Текст упражнения:
+ + + +
С тех пор я стала постоянной посетительницей лекций Гумилева, но старательно избегала встречи с ним в коридоре.

Через месяц я уже понимала, что Гумилев был прав, что мои прежние стихи никуда не годятся, и сожгла тетрадь, где они были записаны.

“Вот эта синяя тетрадь с моими детскими стихами” медленно горела в камине, а я смотрела, как коробятся и превращаются в пепел строки, бывшие мне когда-то так дороги.

Ведь Гумилев говорил: лучше все, что вы написали прежде, сжечь и забыть. Из огня, как феникс, должны восстать новые стихи.

Но мои новые стихи совсем не были похожи на феникса. Ни легкокрылости, ни полета в них не было. Напротив, они, хотя и соответствовали всем правилам Гумилева, звучали тяжело и неуклюже и давались мне с трудом. И они совсем не нравились мне.
+ + + +
Задание a:
Ответьте по отрывку на три вопроса:
(i) Какого цвета была тетрадь с детскими стихами, сгоревшая в камине?
(ii) С какой птицей в отрывке сравниваются новые стихи, которые должны восстать из огня?
(iii) Как звучали новые стихи, хотя и соответствовали всем правилам Гумилева?

[Сохранённые записи данных]
+ + + +
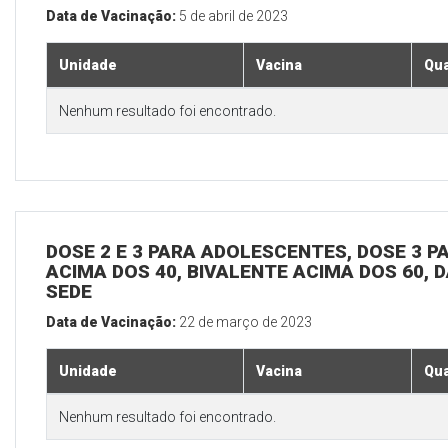
Data de Vacinação:
5 de abril de 2023
Unidade
Vacina
Qua
Nenhum resultado foi encontrado.
DOSE 2 E 3 PARA ADOLESCENTES, DOSE 3 P
ACIMA DOS 40, BIVALENTE ACIMA DOS 60, D
SEDE
Data de Vacinação:
22 de março de 2023
Unidade
Vacina
Qua
Nenhum resultado foi encontrado.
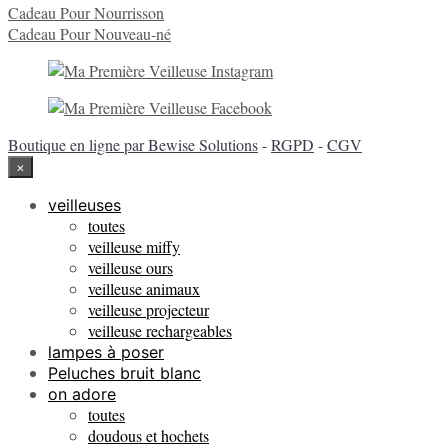
Cadeau Pour Nourrisson
Cadeau Pour Nouveau-né
Boutique en ligne par Bewise Solutions
-
RGPD
-
CGV
×
veilleuses
toutes
veilleuse miffy
veilleuse ours
veilleuse animaux
veilleuse projecteur
veilleuse rechargeables
lampes à poser
Peluches bruit blanc
on adore
toutes
doudous et hochets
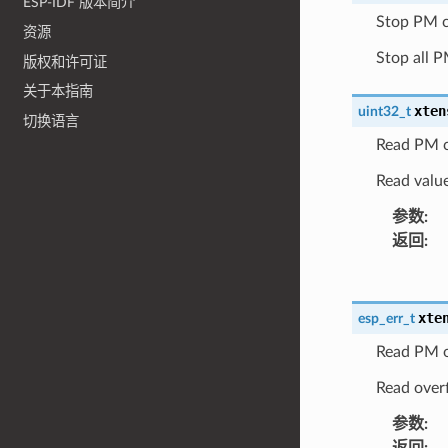
ESP-IDF 版本简介
Stop PM c
资源
Stop all 
版权和许可证
关于本指南
xten
uint32_t
切换语言
Read PM c
Read valu
参数
:
返回
:
xte
esp_err_t
Read PM o
Read over
参数
:
返回
:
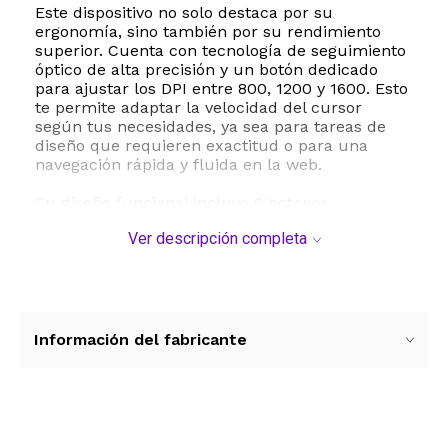
Este dispositivo no solo destaca por su
ergonomía, sino también por su rendimiento
superior. Cuenta con tecnología de seguimiento
óptico de alta precisión y un botón dedicado
para ajustar los DPI entre 800, 1200 y 1600. Esto
te permite adaptar la velocidad del cursor
según tus necesidades, ya sea para tareas de
diseño que requieren exactitud o para una
navegación rápida y fluida en la web.
Su diseño funcional incluye 6 botones
estratégicamente ubicados, destacando los
Ver descripción completa
botones laterales de avance y retroceso que
optimizan la navegación por internet y la
productividad en la oficina. Además, su estética
moderna se complementa con una sutil luz
LED, convirtiéndolo en un accesorio elegante
para cualquier escritorio o un regalo original y
Información del fabricante
útil para estudiantes y profesionales.
La conectividad inalámbrica de 2.4 GHz ofrece
una libertad de movimiento de hasta 10 metros
sin retrasos ni interferencias. Para maximizar la
Ver más contenido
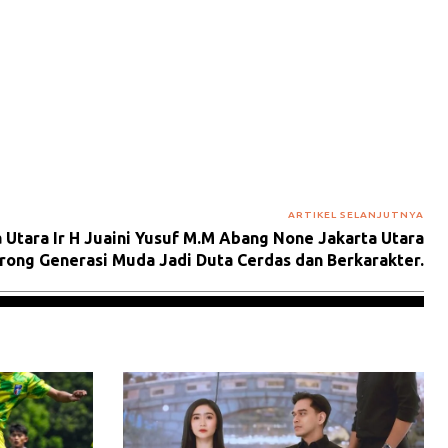
ARTIKEL SELANJUTNYA
 Utara Ir H Juaini Yusuf M.M Abang None Jakarta Utara
orong Generasi Muda Jadi Duta Cerdas dan Berkarakter.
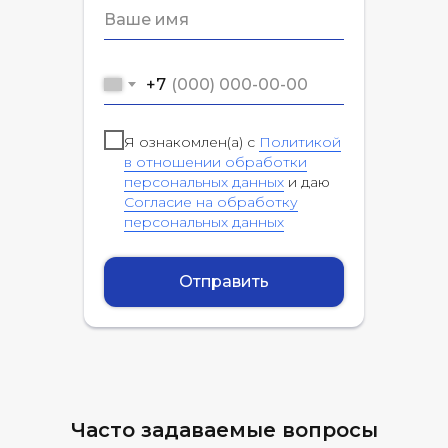
+7
Я ознакомлен(а) с
Политикой
в отношении обработки
персональных данных
и даю
Согласие на обработку
персональных данных
Отправить
Часто задаваемые вопросы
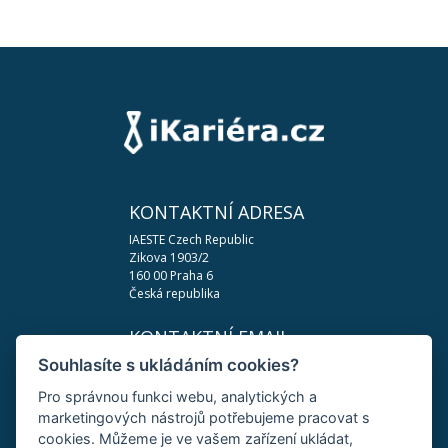
KONTAKTNÍ ADRESA
IAESTE Czech Republic
Zikova 1903/2
160 00 Praha 6
Česká republika
KONTAKTNÍ EMAIL
Souhlasíte s ukládáním cookies?
podpora@ikariera.cz
Pro správnou funkci webu, analytických a
DŮLEŽITÉ ODKAZY
marketingových nástrojů potřebujeme pracovat s
Zásady ochrany osobních údajů
cookies. Můžeme je ve vašem zařízení ukládat,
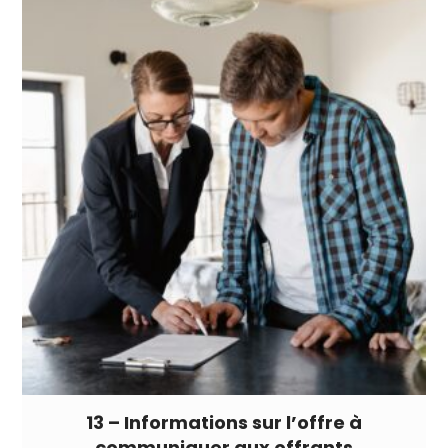
13 – Informations sur l’offre à
communiquer aux offrants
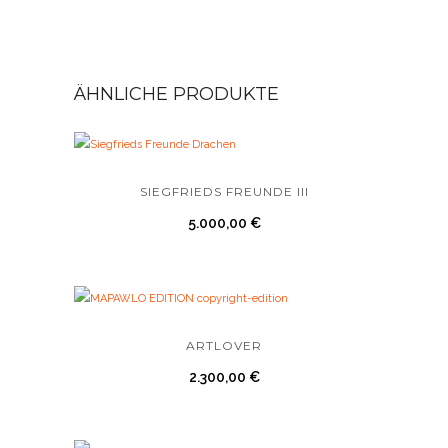
ÄHNLICHE PRODUKTE
SIEGFRIEDS FREUNDE III
5.000,00
€
ARTLOVER
2.300,00
€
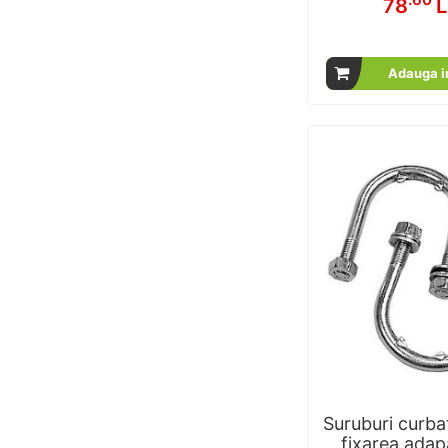
78
L
Adauga i
Suruburi curba
fixarea adap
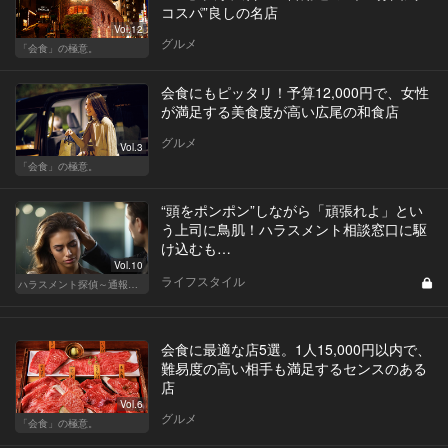
コスパ”良しの名店
Vol.12
グルメ
「会食」の極意。
会食にもピッタリ！予算12,000円で、女性
が満足する美食度が高い広尾の和食店
グルメ
Vol.3
「会食」の極意。
“頭をポンポン”しながら「頑張れよ」とい
う上司に鳥肌！ハラスメント相談窓口に駆
け込むも…
Vol.10
ライフスタイル
ハラスメント探偵～通報編～
会食に最適な店5選。1人15,000円以内で、
難易度の高い相手も満足するセンスのある
店
Vol.6
グルメ
「会食」の極意。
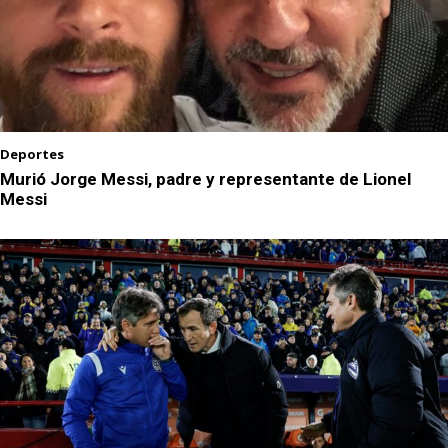
Deportes
Murió Jorge Messi, padre y representante de Lionel
Messi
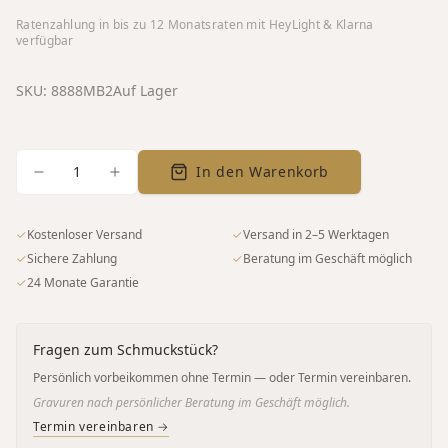
Ratenzahlung in bis zu
12
Monatsraten mit HeyLight & Klarna
verfügbar
SKU:
8888MB2
Auf Lager
1
In den Warenkorb
✓
Kostenloser Versand
✓
Versand in 2–5 Werktagen
✓
Sichere Zahlung
✓
Beratung im Geschäft möglich
✓
24 Monate Garantie
Fragen zum Schmuckstück?
Persönlich vorbeikommen ohne Termin — oder Termin vereinbaren.
Gravuren nach persönlicher Beratung im Geschäft möglich.
Termin vereinbaren →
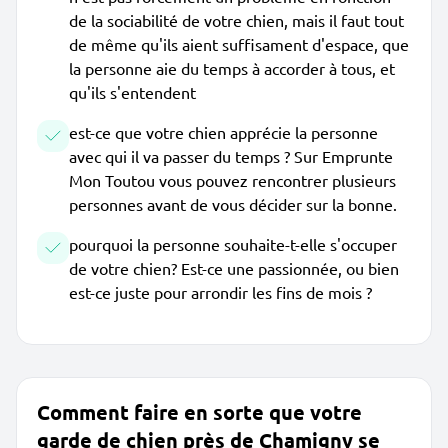
de la sociabilité de votre chien, mais il faut tout
de même qu'ils aient suffisament d'espace, que
la personne aie du temps à accorder à tous, et
qu'ils s'entendent
est-ce que votre chien apprécie la personne
avec qui il va passer du temps ? Sur Emprunte
Mon Toutou vous pouvez rencontrer plusieurs
personnes avant de vous décider sur la bonne.
pourquoi la personne souhaite-t-elle s'occuper
de votre chien? Est-ce une passionnée, ou bien
est-ce juste pour arrondir les fins de mois ?
Comment faire en sorte que votre
garde de chien près de Chamigny se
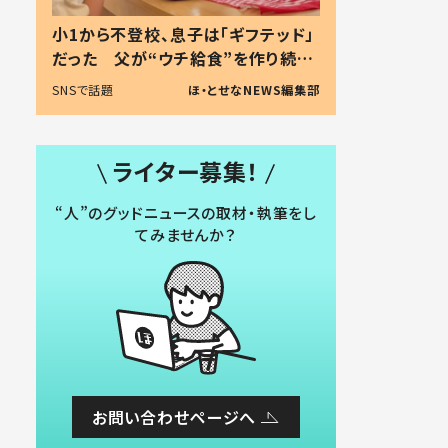
小1から不登校、息子は「ギフテッド」
だった 父が“ウチ給食”を作り続け
る理由とは #令和の親 #令和の子
SNSで話題
ほ・とせなNEWS編集部
ライター募集！
“人”のグッドニュースの取材・執筆をし
てみませんか？
お問い合わせページへ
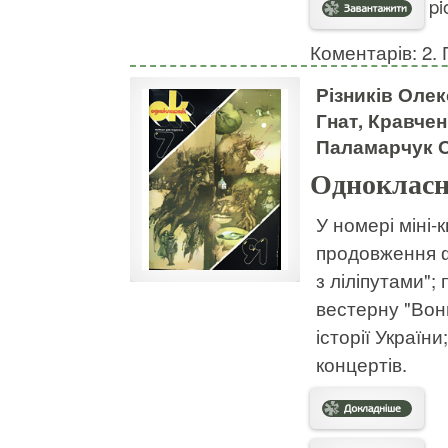
pi
Коментарів: 2. 
Різників Олек
Гнат, Кравче
Паламарчук О
Однокласн
У номері міні
продовження ф
з ліліпутами"
вестерну "Вон
історії Україн
концертів.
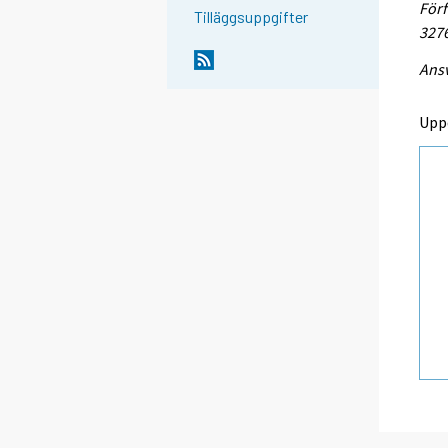
Förf
Tilläggsuppgifter
327
Ansv
Upp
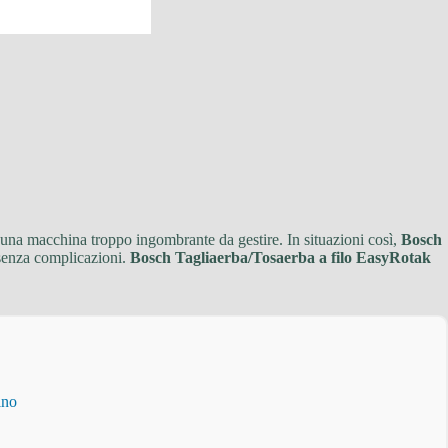
e una macchina troppo ingombrante da gestire. In situazioni così,
Bosch
 senza complicazioni.
Bosch Tagliaerba/Tosaerba a filo EasyRotak
ino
+ + + +
Задание b: Выведите, пожалуйста, без изменений строки данных с самого начала до строки, содержащей "orong Generasi Muda", включая обе границы. Изображения в ответ не включайте.

Ответ a:
(i) Синего.
(ii) С фениксом.
(iii) Тяжело и неуклюже.

Ответ b:
Data de Vacinação:
5 de abril de 2023
Unidade
Vacina
Qua
Nenhum resultado foi encontrado.
DOSE 2 E 3 PARA ADOLESCENTES, DOSE 3 P
ACIMA DOS 40, BIVALENTE ACIMA DOS 60, D
SEDE
Data de Vacinação:
22 de março de 2023
Unidade
Vacina
Qua
Nenhum resultado foi encontrado.
Cadeau Pour Nourrisson
Cadeau Pour Nouveau-né
Boutique en ligne par Bewise Solutions
-
RGPD
-
CGV
×
veilleuses
toutes
veilleuse miffy
veilleuse ours
veilleuse animaux
veilleuse projecteur
veilleuse rechargeables
lampes à poser
Peluches bruit blanc
on adore
toutes
doudous et hochets
ESP-IDF 版本简介
Stop PM c
资源
Stop all 
版权和许可证
关于本指南
xten
uint32_t
切换语言
Read PM c
Read valu
参数
:
返回
:
xte
esp_err_t
Read PM o
Read over
参数
:
返回
:
Este dispositivo no solo destaca por su
ergonomía, sino también por su rendimiento
superior. Cuenta con tecnología de seguimiento
óptico de alta precisión y un botón dedicado
para ajustar los DPI entre 800, 1200 y 1600. Esto
te permite adaptar la velocidad del cursor
según tus necesidades, ya sea para tareas de
diseño que requieren exactitud o para una
navegación rápida y fluida en la web.
Su diseño funcional incluye 6 botones
estratégicamente ubicados, destacando los
Ver descripción completa
botones laterales de avance y retroceso que
optimizan la navegación por internet y la
productividad en la oficina. Además, su estética
moderna se complementa con una sutil luz
LED, convirtiéndolo en un accesorio elegante
para cualquier escritorio o un regalo original y
Información del fabricante
útil para estudiantes y profesionales.
La conectividad inalámbrica de 2.4 GHz ofrece
una libertad de movimiento de hasta 10 metros
sin retrasos ni interferencias. Para maximizar la
Ver más contenido
ARTIKEL SELANJUTNYA
 Utara Ir H Juaini Yusuf M.M Abang None Jakarta Utara
orong Generasi Muda Jadi Duta Cerdas dan Berkarakter.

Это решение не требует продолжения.